Records from a data source:
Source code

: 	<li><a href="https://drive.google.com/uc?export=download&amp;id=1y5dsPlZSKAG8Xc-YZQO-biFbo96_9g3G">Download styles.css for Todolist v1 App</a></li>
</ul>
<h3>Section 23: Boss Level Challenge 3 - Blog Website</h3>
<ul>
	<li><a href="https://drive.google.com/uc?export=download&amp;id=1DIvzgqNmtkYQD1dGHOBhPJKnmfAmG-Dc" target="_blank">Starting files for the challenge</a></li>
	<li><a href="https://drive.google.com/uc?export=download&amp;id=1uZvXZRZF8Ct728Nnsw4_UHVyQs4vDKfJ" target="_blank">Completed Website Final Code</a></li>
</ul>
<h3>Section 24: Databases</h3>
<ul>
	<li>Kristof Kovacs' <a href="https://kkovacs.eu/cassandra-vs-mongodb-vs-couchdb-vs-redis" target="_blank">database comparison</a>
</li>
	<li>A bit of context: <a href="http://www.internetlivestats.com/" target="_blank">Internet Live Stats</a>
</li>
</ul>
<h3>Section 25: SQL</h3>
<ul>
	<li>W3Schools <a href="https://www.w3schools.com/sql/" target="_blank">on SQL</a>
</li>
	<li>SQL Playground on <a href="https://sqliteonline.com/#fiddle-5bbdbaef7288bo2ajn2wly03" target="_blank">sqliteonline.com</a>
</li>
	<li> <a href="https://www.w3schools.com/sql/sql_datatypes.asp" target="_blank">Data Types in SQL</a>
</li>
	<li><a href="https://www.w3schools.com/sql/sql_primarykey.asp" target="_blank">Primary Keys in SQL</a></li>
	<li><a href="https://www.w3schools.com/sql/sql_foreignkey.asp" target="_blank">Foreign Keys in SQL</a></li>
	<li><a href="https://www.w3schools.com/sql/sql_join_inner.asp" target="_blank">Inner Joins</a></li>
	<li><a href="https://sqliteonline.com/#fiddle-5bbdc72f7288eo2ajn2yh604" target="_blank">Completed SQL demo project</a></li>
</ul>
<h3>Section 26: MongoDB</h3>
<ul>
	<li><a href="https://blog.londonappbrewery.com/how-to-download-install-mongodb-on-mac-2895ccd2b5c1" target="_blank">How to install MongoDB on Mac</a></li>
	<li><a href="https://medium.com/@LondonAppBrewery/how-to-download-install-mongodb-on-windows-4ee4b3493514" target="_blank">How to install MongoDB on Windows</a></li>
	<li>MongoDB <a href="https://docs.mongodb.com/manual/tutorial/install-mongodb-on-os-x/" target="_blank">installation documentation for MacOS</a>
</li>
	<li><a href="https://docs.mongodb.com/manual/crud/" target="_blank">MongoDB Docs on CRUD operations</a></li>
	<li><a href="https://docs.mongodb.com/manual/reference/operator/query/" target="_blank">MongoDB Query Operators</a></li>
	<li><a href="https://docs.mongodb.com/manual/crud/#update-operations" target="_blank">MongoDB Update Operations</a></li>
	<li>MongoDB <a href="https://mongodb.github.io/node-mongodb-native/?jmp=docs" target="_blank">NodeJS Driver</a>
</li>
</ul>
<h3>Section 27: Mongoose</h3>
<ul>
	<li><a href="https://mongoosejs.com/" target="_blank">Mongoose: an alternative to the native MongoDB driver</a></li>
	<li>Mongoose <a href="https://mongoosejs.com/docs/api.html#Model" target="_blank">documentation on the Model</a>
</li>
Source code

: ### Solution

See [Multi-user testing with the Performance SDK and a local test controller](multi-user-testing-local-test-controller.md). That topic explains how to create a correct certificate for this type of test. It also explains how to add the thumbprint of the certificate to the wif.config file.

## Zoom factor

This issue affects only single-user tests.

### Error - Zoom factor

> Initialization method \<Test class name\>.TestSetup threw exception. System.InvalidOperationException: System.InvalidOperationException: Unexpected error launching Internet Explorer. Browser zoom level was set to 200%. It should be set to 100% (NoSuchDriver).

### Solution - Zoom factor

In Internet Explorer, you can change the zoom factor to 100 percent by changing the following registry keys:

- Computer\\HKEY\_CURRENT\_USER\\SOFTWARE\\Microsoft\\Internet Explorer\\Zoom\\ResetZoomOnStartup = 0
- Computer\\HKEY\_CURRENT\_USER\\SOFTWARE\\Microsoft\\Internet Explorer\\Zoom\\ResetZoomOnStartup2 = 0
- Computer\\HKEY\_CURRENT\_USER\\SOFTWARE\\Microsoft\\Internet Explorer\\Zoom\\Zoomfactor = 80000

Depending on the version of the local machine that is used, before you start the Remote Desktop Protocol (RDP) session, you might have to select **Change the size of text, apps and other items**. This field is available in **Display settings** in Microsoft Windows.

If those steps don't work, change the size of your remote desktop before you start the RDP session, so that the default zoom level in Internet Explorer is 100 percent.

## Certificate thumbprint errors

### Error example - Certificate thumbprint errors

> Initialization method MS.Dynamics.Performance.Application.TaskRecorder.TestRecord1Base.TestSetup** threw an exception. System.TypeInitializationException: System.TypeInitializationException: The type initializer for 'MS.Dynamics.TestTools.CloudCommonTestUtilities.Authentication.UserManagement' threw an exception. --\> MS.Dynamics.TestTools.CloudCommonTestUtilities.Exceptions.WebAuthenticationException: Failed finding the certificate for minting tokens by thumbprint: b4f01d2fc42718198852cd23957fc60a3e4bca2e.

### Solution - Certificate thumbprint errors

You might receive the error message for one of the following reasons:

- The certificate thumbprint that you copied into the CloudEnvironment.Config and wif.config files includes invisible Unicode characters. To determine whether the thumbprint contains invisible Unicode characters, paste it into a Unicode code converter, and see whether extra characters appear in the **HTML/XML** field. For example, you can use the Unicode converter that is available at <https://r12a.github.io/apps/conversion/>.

**Request**
Output only an exact transcription of the lines above from the one with "Depending on the" up to and including the one with "### Solution - Certificate thumbprint errors".

**Response area**
Depending on the version of the local machine that is used, before you start the Remote Desktop Protocol (RDP) session, you might have to select **Change the size of text, apps and other items**. This field is available in **Display settings** in Microsoft Windows.

If those steps don't work, change the size of your remote desktop before you start the RDP session, so that the default zoom level in Internet Explorer is 100 percent.

## Certificate thumbprint errors

### Error example - Certificate thumbprint errors

> Initialization method MS.Dynamics.Performance.Application.TaskRecorder.TestRecord1Base.TestSetup** threw an exception. System.TypeInitializationException: System.TypeInitializationException: The type initializer for 'MS.Dynamics.TestTools.CloudCommonTestUtilities.Authentication.UserManagement' threw an exception. --\> MS.Dynamics.TestTools.CloudCommonTestUtilities.Exceptions.WebAuthenticationException: Failed finding the certificate for minting tokens by thumbprint: b4f01d2fc42718198852cd23957fc60a3e4bca2e.

### Solution - Certificate thumbprint errors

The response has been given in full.